Foreign buyers dominating the West London property market

Overseas buyers are dominating the West London property market with two thirds sold since March last year going to people from overseas, a new report shows.

This compares with just a third of the properties in the area which includes W14, W11, w10, W8 and W2, going to overseas buyers in 2011, according to a market intelligence report from Crayson.

Half of all residents in Kensington & Chelsea were born outside the UK and the motivations behind purchasing a home in London range from pure investment, buying for offspring, hedging against the instability of their own property markets, and taking advantage of currency variations.

Prices in prime London increased by 30% over the past five years for domestic buyers using Sterling. However, in Euros, prices have only increased by 16%, and by just 4% for those purchasing with US Dollars.
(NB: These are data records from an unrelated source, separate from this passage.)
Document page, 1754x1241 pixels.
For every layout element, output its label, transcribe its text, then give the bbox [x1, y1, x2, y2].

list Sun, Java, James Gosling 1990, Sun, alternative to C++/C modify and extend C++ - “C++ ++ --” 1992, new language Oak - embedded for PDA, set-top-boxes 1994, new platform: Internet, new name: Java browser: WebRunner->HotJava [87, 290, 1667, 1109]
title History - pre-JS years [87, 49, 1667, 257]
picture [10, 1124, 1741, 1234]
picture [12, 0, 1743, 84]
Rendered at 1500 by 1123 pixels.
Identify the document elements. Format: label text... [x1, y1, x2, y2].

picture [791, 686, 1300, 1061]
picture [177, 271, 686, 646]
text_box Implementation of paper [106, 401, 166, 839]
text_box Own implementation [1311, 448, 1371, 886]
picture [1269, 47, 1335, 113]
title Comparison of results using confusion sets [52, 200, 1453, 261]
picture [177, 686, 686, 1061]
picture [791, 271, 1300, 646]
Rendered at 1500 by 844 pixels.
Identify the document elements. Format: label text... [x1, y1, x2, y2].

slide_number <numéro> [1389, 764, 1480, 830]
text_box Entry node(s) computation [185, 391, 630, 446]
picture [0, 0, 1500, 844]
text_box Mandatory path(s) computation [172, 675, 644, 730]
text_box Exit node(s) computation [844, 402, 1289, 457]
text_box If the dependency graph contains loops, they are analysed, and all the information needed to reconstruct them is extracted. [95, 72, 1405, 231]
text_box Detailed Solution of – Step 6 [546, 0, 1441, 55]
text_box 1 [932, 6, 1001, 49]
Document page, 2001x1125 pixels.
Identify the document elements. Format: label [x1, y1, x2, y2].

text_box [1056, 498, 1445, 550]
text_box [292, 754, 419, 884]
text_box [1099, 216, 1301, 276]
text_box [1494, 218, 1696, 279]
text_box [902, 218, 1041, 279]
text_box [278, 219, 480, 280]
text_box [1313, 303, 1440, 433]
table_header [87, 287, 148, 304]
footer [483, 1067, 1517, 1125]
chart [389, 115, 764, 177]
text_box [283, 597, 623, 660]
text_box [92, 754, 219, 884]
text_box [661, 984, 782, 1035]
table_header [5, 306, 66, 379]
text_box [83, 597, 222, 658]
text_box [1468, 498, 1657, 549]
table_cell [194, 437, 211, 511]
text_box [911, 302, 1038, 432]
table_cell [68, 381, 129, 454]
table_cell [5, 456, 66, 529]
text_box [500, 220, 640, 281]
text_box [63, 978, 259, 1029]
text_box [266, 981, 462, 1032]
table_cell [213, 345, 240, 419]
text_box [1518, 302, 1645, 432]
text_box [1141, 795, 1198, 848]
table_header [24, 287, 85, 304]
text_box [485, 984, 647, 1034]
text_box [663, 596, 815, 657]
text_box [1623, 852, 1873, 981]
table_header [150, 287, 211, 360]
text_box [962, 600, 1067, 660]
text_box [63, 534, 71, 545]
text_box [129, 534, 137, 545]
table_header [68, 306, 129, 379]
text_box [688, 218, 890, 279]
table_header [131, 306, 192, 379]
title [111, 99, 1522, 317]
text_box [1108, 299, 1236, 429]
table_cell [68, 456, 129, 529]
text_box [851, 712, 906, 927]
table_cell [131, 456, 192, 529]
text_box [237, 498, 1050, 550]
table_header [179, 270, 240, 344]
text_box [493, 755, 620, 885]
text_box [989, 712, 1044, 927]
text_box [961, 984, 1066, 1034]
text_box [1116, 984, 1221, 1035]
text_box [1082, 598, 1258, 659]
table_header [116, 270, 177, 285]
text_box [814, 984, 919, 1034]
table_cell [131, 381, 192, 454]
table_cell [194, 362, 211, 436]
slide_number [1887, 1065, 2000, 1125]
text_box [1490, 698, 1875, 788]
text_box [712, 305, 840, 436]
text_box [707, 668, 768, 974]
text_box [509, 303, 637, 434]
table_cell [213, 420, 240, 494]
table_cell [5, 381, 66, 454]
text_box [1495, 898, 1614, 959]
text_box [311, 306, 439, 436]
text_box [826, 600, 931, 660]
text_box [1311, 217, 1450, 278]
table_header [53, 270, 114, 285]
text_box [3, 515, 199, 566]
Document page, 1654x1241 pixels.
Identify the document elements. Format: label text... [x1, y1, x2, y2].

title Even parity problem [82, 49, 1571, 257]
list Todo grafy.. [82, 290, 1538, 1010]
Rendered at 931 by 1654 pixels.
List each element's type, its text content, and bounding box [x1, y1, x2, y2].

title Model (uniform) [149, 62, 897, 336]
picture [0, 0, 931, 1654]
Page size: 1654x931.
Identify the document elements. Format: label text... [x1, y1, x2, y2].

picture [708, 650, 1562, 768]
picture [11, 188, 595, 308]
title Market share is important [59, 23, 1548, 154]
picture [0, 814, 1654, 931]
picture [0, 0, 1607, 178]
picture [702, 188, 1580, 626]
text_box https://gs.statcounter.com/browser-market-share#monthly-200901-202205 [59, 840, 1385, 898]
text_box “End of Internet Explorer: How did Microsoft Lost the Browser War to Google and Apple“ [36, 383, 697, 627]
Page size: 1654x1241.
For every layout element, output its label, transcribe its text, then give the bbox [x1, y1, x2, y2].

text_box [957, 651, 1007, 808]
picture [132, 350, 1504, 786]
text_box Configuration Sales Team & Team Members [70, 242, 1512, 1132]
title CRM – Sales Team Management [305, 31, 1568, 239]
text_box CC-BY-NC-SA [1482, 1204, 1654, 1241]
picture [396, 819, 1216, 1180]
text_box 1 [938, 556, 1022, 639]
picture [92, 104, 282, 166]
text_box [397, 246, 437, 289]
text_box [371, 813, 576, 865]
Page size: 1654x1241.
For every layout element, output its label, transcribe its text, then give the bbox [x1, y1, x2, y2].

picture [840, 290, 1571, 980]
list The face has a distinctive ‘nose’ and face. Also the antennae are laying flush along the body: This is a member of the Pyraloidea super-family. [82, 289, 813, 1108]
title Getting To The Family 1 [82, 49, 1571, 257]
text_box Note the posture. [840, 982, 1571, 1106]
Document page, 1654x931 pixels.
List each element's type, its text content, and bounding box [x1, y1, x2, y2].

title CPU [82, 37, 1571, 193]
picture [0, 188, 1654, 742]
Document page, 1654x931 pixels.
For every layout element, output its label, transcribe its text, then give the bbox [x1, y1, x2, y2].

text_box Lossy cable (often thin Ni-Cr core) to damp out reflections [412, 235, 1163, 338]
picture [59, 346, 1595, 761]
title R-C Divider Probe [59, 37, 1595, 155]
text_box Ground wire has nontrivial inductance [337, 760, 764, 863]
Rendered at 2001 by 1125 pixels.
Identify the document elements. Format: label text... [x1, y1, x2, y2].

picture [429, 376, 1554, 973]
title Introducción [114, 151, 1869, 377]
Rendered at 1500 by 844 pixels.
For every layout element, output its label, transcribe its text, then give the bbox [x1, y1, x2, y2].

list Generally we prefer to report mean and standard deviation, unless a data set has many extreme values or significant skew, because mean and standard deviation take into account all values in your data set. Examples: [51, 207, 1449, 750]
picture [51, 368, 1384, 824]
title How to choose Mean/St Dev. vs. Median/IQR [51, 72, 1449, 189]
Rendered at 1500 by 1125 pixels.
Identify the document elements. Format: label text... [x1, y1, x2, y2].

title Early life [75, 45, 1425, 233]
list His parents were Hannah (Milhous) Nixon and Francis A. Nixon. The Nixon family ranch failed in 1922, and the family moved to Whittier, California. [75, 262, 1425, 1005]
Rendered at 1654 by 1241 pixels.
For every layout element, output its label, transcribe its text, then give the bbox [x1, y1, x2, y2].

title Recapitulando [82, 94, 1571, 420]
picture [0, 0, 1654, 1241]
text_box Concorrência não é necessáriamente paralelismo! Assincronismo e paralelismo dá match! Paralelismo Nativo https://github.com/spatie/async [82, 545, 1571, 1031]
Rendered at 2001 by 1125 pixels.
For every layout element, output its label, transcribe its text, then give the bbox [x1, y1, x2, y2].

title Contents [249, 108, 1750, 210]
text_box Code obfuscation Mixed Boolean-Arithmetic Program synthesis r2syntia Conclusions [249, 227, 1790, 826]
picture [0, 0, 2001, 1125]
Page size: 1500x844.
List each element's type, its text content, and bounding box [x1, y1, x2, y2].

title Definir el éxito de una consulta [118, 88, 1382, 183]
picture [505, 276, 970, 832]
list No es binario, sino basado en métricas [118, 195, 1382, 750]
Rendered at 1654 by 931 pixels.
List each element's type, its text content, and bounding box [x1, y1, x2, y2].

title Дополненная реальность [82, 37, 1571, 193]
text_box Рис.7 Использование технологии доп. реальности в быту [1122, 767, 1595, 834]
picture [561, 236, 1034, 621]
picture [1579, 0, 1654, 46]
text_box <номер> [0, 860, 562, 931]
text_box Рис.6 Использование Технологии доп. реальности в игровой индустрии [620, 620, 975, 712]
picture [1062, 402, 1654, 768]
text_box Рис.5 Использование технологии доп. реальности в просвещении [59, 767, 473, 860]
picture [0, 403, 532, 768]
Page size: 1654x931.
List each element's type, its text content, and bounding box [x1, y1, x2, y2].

Prices per square foot in the area increased by 7.5% in 2012, with average price per square foot now exceeding £1,170. Properties in Bayswater and Ladbroke Grove showed the highest price increase of 14.8% in our area.

The report also reveals that London continued to dramatically outperform the rest of the UK where values rose by just shy of 1% over the course of 2012. Of the top 10 local authorities nationally, eight out of 10 were London boroughs, led by Westminster and Kensington & Chelsea.

Over the course of 2012, transaction levels across the West London market dropped by 7.8% compared with 2011. However, the investment market remained buoyant. The number of sales of Notting Hill flats priced between £1 million and £2 million rose by 12% year on year.

While transaction levels dropped in 2012 across the board, the last four months of the year saw sales activity 12% higher than for the same period in 2011, while for the first eight months of the year sales were down 17% on the same period in 2011.

In 2012 transaction levels rose for properties in the £750,000 to £1 million sector, and properties over £5 million saw a rise of 43% year on year. But they dropped for properties between £1 million and £2 million.

Properties between £2 million and £5 million showed a fall in transactions of 23%, almost certainly as a result of the increase in stamp duty for homes over £2 million, and the uncertainty over the possible implementation of a Mansion Tax.
Available stock levels have fallen by 11% in the area with 828 properties available in January 2013 compared with 932 in January 2012. Demand continues to dramatically outweigh supply, the report says.

Kensington & Chelsea has seen the greatest fall of properties available, a fall of 29.5%. However, W11 has seen a small increase in the number of properties available for sale with an increase of 2.5%.